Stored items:
— BEGIN —
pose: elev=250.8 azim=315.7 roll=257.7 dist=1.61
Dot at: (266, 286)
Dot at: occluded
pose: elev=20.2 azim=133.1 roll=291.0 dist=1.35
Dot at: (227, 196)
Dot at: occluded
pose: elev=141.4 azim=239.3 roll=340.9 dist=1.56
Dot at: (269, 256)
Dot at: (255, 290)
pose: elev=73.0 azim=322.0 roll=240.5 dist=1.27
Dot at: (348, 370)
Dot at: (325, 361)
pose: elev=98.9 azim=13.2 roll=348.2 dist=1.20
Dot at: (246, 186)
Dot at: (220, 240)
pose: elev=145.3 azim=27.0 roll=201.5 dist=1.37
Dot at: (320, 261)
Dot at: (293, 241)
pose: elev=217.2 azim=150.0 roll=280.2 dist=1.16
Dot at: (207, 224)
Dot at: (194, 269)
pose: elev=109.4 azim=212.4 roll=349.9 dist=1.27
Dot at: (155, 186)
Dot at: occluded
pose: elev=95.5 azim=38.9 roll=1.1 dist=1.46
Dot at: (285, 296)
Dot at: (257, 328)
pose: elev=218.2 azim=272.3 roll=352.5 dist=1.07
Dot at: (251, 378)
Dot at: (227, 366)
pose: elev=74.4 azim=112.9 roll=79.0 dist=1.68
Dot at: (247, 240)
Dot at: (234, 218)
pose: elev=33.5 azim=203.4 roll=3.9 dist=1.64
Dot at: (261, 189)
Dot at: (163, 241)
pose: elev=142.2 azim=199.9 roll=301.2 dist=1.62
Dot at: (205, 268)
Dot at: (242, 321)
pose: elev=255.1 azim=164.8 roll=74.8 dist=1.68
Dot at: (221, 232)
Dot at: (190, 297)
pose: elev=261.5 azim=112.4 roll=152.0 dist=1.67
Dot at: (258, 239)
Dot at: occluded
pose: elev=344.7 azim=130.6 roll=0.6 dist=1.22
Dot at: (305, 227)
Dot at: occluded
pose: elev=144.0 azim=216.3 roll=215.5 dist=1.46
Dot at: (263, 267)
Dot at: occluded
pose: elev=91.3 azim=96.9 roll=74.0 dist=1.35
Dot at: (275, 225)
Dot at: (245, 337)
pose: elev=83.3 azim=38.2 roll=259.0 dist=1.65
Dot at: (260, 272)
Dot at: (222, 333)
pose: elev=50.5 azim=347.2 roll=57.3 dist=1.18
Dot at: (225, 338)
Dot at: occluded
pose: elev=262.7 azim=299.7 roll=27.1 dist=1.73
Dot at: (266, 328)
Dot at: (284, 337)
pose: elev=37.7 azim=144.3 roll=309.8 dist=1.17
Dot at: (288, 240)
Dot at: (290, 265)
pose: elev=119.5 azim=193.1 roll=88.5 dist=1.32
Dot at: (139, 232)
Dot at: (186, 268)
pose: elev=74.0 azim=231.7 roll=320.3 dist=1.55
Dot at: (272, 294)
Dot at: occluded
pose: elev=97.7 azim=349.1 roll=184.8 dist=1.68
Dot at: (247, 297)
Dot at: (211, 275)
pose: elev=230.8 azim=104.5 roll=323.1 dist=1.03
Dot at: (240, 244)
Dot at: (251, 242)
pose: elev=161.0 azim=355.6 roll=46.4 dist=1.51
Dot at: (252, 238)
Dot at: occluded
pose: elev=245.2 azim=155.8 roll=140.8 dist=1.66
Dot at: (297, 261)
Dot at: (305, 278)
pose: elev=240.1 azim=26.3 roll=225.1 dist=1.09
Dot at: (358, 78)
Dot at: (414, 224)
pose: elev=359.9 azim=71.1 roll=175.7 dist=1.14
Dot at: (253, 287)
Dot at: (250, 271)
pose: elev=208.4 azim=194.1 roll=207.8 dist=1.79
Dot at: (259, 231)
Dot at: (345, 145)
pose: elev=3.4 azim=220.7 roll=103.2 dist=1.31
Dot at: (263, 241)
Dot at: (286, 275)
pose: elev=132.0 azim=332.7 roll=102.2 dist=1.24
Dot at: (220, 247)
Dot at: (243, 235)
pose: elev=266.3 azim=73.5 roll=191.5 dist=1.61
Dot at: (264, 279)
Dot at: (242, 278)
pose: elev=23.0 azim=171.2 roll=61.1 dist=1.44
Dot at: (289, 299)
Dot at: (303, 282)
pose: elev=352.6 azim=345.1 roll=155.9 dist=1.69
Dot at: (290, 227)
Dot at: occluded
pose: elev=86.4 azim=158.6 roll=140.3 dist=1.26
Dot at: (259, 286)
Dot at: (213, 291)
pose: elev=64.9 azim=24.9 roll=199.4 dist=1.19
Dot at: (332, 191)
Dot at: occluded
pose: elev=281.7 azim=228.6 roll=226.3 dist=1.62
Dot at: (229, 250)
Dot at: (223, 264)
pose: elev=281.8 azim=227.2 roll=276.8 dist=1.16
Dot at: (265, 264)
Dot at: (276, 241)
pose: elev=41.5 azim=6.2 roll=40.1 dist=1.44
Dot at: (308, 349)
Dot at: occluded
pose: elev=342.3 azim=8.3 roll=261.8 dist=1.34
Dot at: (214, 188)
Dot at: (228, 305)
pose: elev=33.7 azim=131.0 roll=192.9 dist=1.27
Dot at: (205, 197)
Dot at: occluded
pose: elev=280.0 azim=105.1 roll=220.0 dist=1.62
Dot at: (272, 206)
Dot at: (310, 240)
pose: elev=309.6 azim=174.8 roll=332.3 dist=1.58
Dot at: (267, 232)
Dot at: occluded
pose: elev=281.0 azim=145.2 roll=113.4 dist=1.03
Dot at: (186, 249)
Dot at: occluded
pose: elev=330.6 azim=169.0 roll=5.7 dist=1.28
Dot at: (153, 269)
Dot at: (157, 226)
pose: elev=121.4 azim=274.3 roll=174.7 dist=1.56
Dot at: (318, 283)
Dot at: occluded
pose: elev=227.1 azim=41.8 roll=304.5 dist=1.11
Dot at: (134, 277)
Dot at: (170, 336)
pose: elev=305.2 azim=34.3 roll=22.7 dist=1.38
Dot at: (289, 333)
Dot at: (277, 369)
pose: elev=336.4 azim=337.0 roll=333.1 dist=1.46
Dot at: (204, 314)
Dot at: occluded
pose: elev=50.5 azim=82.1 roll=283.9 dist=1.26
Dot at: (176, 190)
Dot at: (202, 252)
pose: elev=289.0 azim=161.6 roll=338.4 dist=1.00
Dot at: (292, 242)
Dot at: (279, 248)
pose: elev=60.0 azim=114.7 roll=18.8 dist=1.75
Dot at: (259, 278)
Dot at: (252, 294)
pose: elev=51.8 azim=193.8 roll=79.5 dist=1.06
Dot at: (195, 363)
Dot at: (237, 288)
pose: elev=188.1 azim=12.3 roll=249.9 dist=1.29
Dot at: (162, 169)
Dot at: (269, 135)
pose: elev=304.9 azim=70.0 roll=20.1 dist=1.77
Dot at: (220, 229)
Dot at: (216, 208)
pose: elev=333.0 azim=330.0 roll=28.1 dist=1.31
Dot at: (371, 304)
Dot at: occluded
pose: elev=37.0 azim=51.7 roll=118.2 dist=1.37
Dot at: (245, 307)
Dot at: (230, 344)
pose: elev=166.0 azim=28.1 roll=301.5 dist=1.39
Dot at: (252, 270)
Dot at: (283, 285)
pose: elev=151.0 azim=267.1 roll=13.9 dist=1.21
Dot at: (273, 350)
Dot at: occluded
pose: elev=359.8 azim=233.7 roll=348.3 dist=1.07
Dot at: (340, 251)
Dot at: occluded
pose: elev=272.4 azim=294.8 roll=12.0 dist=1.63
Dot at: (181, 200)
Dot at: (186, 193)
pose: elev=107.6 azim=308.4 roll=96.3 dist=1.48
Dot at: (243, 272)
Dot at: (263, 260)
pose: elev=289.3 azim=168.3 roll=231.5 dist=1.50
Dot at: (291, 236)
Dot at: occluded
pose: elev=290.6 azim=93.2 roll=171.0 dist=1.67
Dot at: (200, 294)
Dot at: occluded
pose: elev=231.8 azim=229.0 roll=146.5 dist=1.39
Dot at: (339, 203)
— END —
YOUR TASK: Edit the listing from the line containing "pose: elev=272.4 azim=294.8" through the last line of the listing, replacing every "pose" with "view" and keeping everything else the same. Give only those lines.

EXERCISE SOLUTION:
view: elev=272.4 azim=294.8 roll=12.0 dist=1.63
Dot at: (181, 200)
Dot at: (186, 193)
view: elev=107.6 azim=308.4 roll=96.3 dist=1.48
Dot at: (243, 272)
Dot at: (263, 260)
view: elev=289.3 azim=168.3 roll=231.5 dist=1.50
Dot at: (291, 236)
Dot at: occluded
view: elev=290.6 azim=93.2 roll=171.0 dist=1.67
Dot at: (200, 294)
Dot at: occluded
view: elev=231.8 azim=229.0 roll=146.5 dist=1.39
Dot at: (339, 203)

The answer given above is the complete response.